======== Data under study ========
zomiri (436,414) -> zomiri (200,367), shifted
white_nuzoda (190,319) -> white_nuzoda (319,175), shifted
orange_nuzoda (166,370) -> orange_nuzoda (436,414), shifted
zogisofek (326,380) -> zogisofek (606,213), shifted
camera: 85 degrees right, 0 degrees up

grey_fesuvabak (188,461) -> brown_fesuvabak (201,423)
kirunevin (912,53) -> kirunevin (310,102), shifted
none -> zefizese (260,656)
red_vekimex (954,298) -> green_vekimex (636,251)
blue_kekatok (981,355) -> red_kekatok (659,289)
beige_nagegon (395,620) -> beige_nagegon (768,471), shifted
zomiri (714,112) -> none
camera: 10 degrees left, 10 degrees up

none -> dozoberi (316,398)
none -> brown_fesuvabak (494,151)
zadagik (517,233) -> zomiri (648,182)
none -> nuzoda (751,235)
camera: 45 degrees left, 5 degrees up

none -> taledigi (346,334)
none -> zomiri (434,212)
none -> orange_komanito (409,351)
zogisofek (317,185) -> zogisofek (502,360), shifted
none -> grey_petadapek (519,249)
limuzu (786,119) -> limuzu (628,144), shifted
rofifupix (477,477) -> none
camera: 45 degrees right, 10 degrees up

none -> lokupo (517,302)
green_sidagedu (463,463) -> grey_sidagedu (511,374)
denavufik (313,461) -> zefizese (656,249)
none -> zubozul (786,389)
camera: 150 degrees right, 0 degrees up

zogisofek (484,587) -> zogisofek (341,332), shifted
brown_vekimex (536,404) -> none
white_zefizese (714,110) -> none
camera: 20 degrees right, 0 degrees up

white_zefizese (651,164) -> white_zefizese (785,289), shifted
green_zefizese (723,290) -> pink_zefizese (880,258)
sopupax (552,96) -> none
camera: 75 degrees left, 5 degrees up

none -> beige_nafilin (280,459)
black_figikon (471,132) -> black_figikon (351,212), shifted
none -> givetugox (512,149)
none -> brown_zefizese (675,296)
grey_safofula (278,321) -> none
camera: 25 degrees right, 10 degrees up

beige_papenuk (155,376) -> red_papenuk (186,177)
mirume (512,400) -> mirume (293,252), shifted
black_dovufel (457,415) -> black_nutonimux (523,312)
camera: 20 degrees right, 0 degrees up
========
Every record must be retyped so that it matches the original exactly.

zomiri (436,414) -> zomiri (200,367), shifted
white_nuzoda (190,319) -> white_nuzoda (319,175), shifted
orange_nuzoda (166,370) -> orange_nuzoda (436,414), shifted
zogisofek (326,380) -> zogisofek (606,213), shifted
camera: 85 degrees right, 0 degrees up

grey_fesuvabak (188,461) -> brown_fesuvabak (201,423)
kirunevin (912,53) -> kirunevin (310,102), shifted
none -> zefizese (260,656)
red_vekimex (954,298) -> green_vekimex (636,251)
blue_kekatok (981,355) -> red_kekatok (659,289)
beige_nagegon (395,620) -> beige_nagegon (768,471), shifted
zomiri (714,112) -> none
camera: 10 degrees left, 10 degrees up

none -> dozoberi (316,398)
none -> brown_fesuvabak (494,151)
zadagik (517,233) -> zomiri (648,182)
none -> nuzoda (751,235)
camera: 45 degrees left, 5 degrees up

none -> taledigi (346,334)
none -> zomiri (434,212)
none -> orange_komanito (409,351)
zogisofek (317,185) -> zogisofek (502,360), shifted
none -> grey_petadapek (519,249)
limuzu (786,119) -> limuzu (628,144), shifted
rofifupix (477,477) -> none
camera: 45 degrees right, 10 degrees up

none -> lokupo (517,302)
green_sidagedu (463,463) -> grey_sidagedu (511,374)
denavufik (313,461) -> zefizese (656,249)
none -> zubozul (786,389)
camera: 150 degrees right, 0 degrees up

zogisofek (484,587) -> zogisofek (341,332), shifted
brown_vekimex (536,404) -> none
white_zefizese (714,110) -> none
camera: 20 degrees right, 0 degrees up

white_zefizese (651,164) -> white_zefizese (785,289), shifted
green_zefizese (723,290) -> pink_zefizese (880,258)
sopupax (552,96) -> none
camera: 75 degrees left, 5 degrees up

none -> beige_nafilin (280,459)
black_figikon (471,132) -> black_figikon (351,212), shifted
none -> givetugox (512,149)
none -> brown_zefizese (675,296)
grey_safofula (278,321) -> none
camera: 25 degrees right, 10 degrees up

beige_papenuk (155,376) -> red_papenuk (186,177)
mirume (512,400) -> mirume (293,252), shifted
black_dovufel (457,415) -> black_nutonimux (523,312)
camera: 20 degrees right, 0 degrees up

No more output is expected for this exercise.